Capacity
Lately, I’m very aware of capacity. It’s not functional like bandwidth. It’s not like resilience and the ability to recover. It’s the internal room to hold, process, and respond to what life is presenting.
My personal inner container has always been able to hold… a lot. Though now, I’m no longer interested in how much I can hold. I’m interested in what is healthy for me to hold, and what I can hold sustainably without losing my center.
My tolerance for toxicity, for unnecessary chaos, even for my own husband’s missteps, is stretched thin. The emotions are louder, the edges sharper, and there’s a particular fatigue that comes from a season that asks too much without warning. But as with all the perimeno badasses, we have to go through it - there’s no way around.

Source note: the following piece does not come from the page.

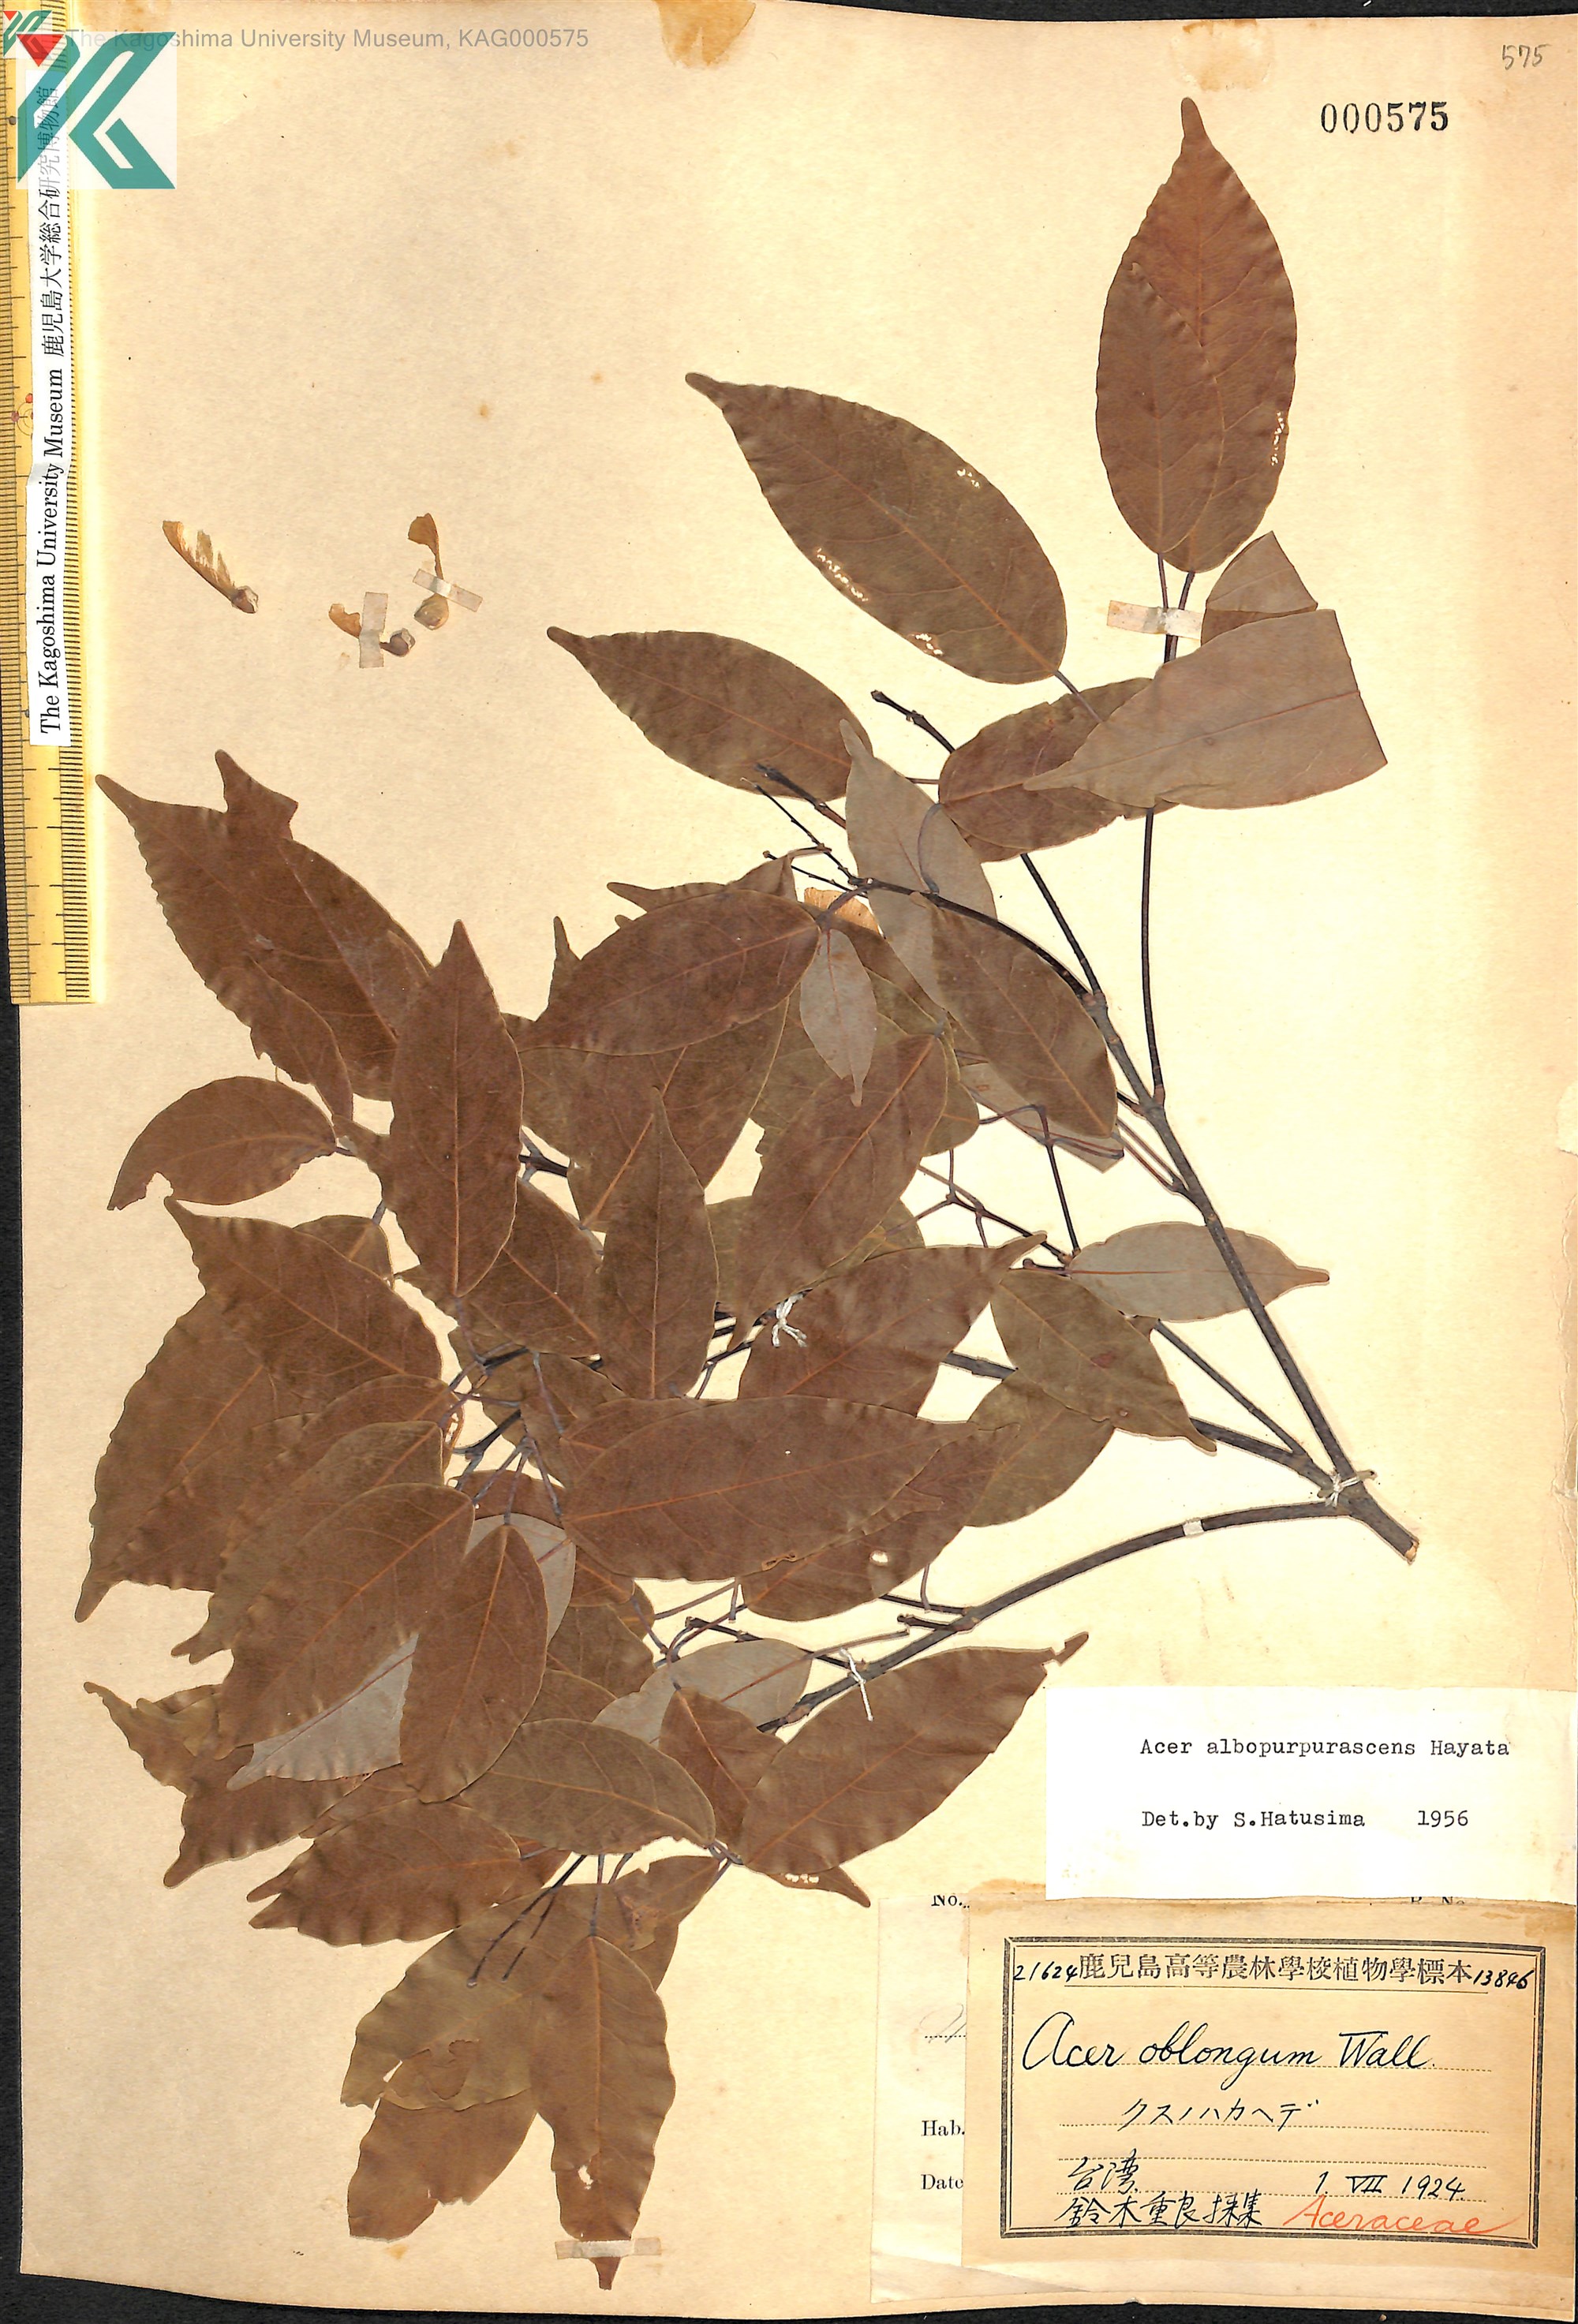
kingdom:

So I’ve been meditating on capacity. And it’s been showing up less as a container and more as a weather system. It feels like I’m living in the eye of the storm. Around me: the noise, the mess, the pace of life, the demands. Inside: a strange, unwavering calm. From this center, I can see what’s spiraling around me and what is not mine to absorb. I can feel what deserves my movement, and what is asking to be released. I can watch the world tilt and still choose to remain steady.

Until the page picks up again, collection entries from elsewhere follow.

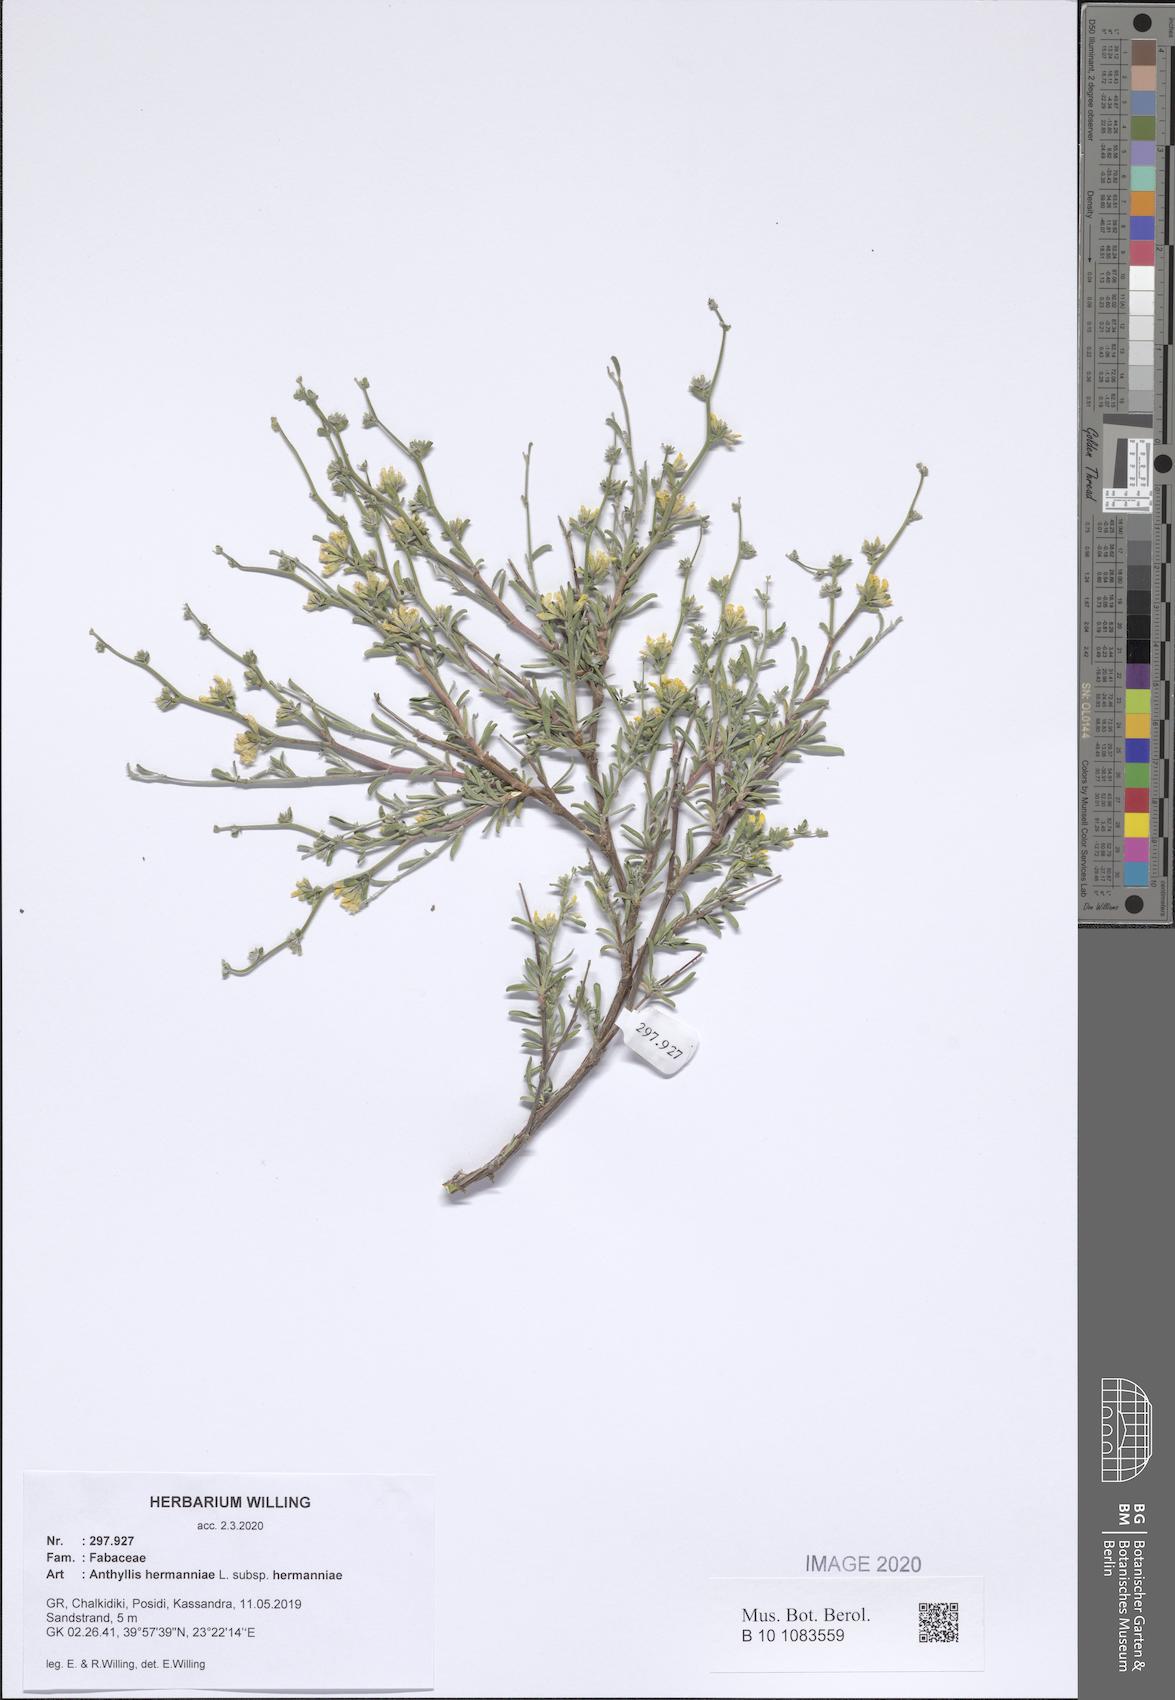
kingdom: Plantae
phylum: Tracheophyta
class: Magnoliopsida
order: Fabales
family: Fabaceae
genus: Anthyllis
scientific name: Anthyllis hermanniae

But I’m human. I step into the wind. I get caught in the swirl. And once I’m in it, the view disappears. Everything becomes noise. The ground goes missing. You can’t see the shape of anything when you’re being spun by it.
So I have to learn my way back. Over and over.

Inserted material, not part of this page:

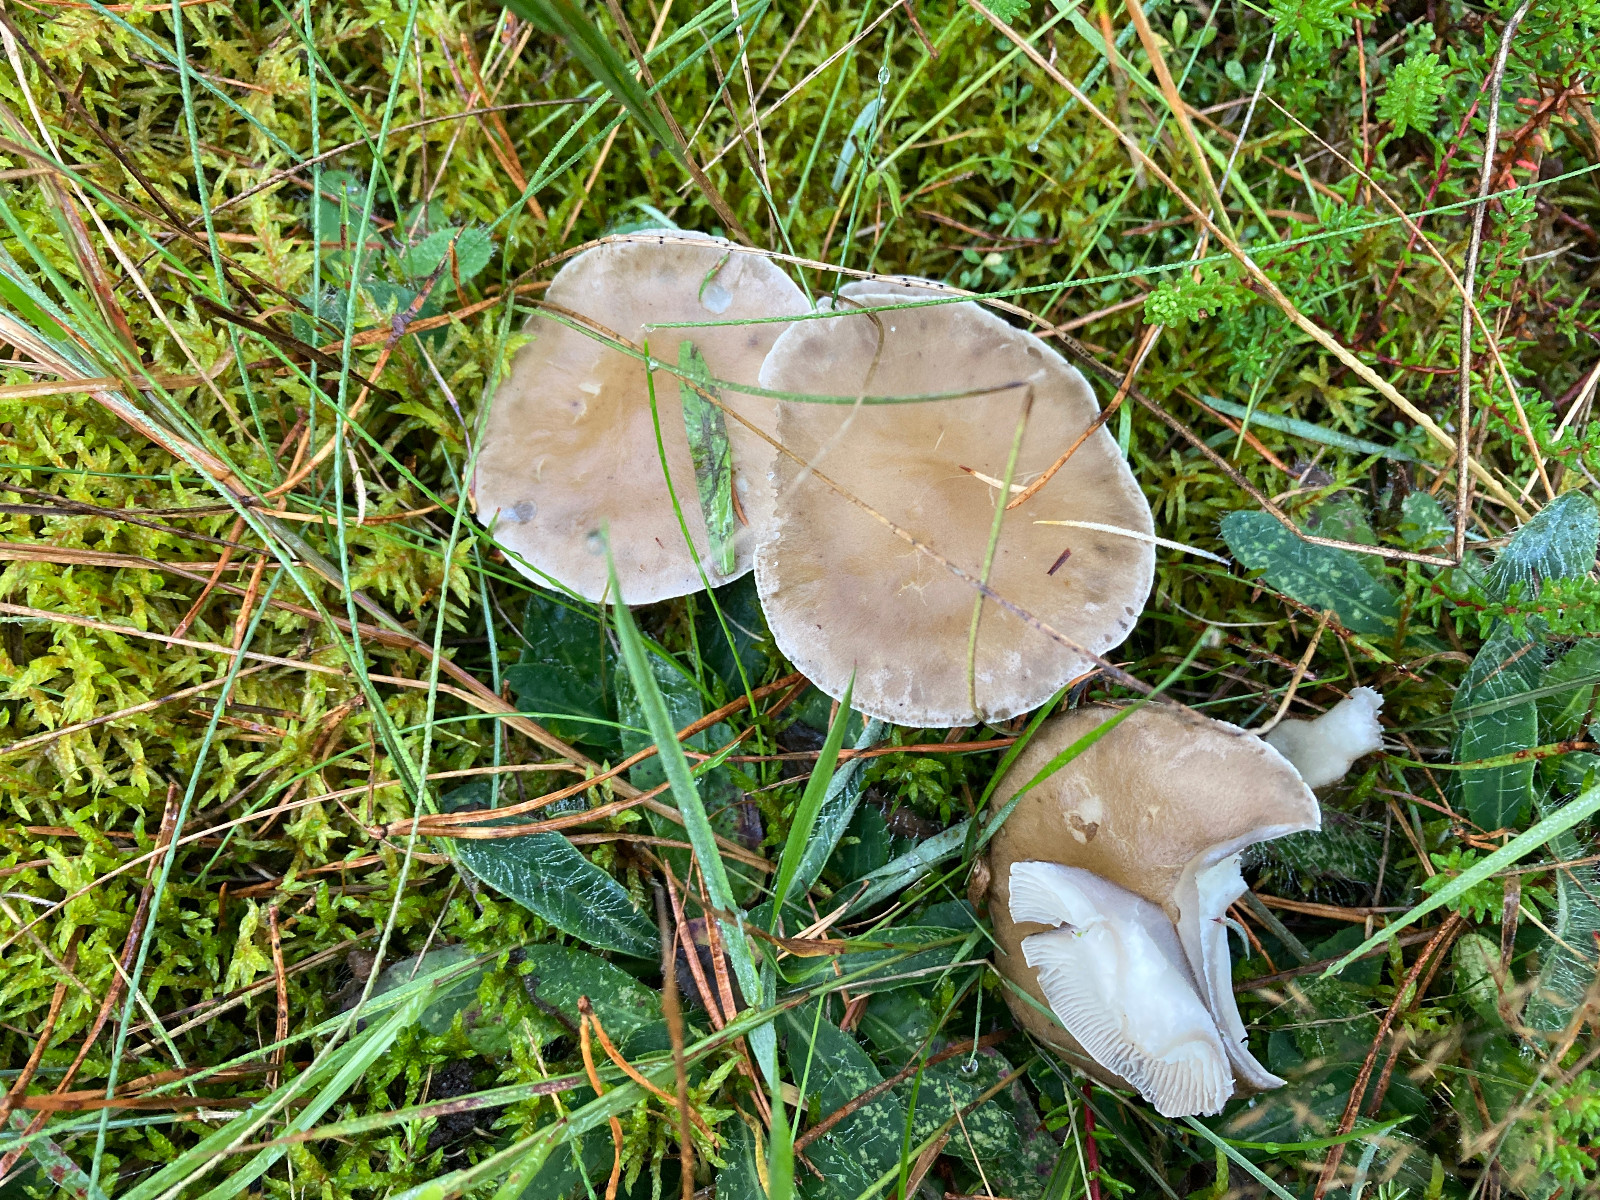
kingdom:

Motherhood makes this navigation more intricate. Even if life were gentler, the constant hum of responsibility—the visible and invisible lists, the emotional attunement, the weight of tending to other universes—keeps me orbiting that eye of the storm, often holding things I didn’t realize I’d picked up on behalf of others.
So this is the work of capacity I’m on: not expanding endlessly, but returning. Returning to the place where I can see again. The place that steadies me long enough to gather myself before the next gust of life pulls at the edges.